Bien que largement supérieure à Heidi Grant Murphy, Ekaterina Syurina reste en retrait de ce qu’on est en droit d’attendre dans ce rôle, le manque de largeur de la voix n’étant aucunement compensé par une aisance dans la vocalisation et le suraigu.

Remplaçant Ruggero Raimondi (5) forfait pour cette série, le vétéran Alberto Rinaldi démontre des limites dramatiques en Dulcamara. Si les aigus sont encore bien là, le bas medium a totalement disparu : obligé de pousser sa voix pour atteindre les notes basses du registre, Rinaldi produit en plusieurs occasions un abominable graillon continu (on pense à Michel Simon en train de chanter) ; dans la panique, l’artiste en vient à se désynchroniser de l’orchestre, terminant notamment son air d’entrée en une incroyable bouillie. Dans les passages plus aigus, le chanteur retrouve sa dignité, la voix ayant même une certaine jeunesse : il s’agit donc moins d’usure des moyens que d’inadéquation au rôle.

Giannetta pour les deux distributions, Aleksandra Zamojska dispose d’une voix à peine plus puissante que celle de Murphy, mais plus généreuse dans l’aigu ; ses talents d’actrice sont en revanche remarquables, la chanteuse campant un personnage fin et drôle de plouc campagnarde.

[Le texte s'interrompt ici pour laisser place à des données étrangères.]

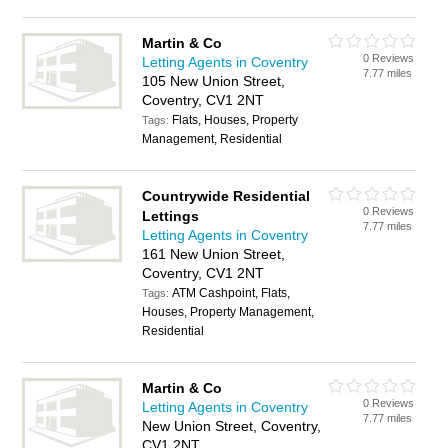
Martin & Co
0 Reviews
Letting Agents in Coventry
7.77 miles
105 New Union Street,
Coventry, CV1 2NT
Flats, Houses, Property
Tags:
Management, Residential
Countrywide Residential
0 Reviews
Lettings
7.77 miles
Letting Agents in Coventry
161 New Union Street,
Coventry, CV1 2NT
ATM Cashpoint, Flats,
Tags:
Houses, Property Management,
Residential
Martin & Co
0 Reviews
Letting Agents in Coventry
7.77 miles
New Union Street, Coventry,
CV1 2NT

Ancien assistant de Sylvain Cambreling, Edward Gardner a la bonne idée de nous redonner la partition dans son intégralité, sans les multiples coupures traditionnelles, et l’ouvrage y gagne indiscutablement en ampleur. Les tempi choisis sont en revanche extrêmement lents: la déclaration d’amour finale d’Adina fait ainsi penser à l’air de Pamina, l’ennui en plus. L’équilibre orchestral est peu maîtrisé, bois et cuivres s’en donnant à cœur joie dans une ambiance très champêtre. Techniquement, les décalages sont nombreux avec le plateau, voire entre instrumentistes.

Au global, ce nouvel Elixir se « consomme » sans déplaisir, essentiellement grâce à sa mise en scène et à la musique de Donizetti : mais nous sommes bien loin des fastes du bel canto romantique.


Placido CARREROTTI


Notes

(1) La donna est mobylette, comme chacun sait.

(2) Curieusement, la scène reste vide pendant la majeure partie de l’air de Dulcamara, les chœurs n’apparaissant qu’au moment de leur intervention musicale, un peu comme s’il s’agissait d’une tribu de pygmées se méfiant d’un missionnaire.

(3) Il faut ici s’arrêter un instant pour rendre hommage à la compétence du personnel technique de l’Opéra de Paris. Qu’il s’agisse de la barque de Faust dans la « Damnation » (donné en alternance), ou d’une simple maquette de véhicule pour cet « Elixir », les mouvements sont systématiquement dépourvus de naturels et de fluidité, les objets avançant péniblement par à-coups, s’arrêtant en pleine course avant de repartir d’un bond. Une telle constance dans l’approximation (qu’on retrouve années après années et reprises après reprises) ne peut être le fait du hasard : il s’agit sans doute de nous rappeler par une subtile distanciation que nous sommes ici au théâtre.

(4) Nous encourageons vivement la direction à aligner les prix parisiens sur ceux de Prague, Belgrade ou Erevan. Ou d’imiter les pratiques du Liceu de Barcelone qui propose des « représentations populaires » à prix réduits avec des distributions moins coûteuses : ne serait-ce pas là une bonne manière de devenir enfin « l’opéra populaire » annoncé initialement ?

(5) Par le passé, la basse italienne avait déclaré ne plus vouloir chanter à Bastille en raison de l’acoustique médiocre de la salle : ce forfait était donc tristement prévisible.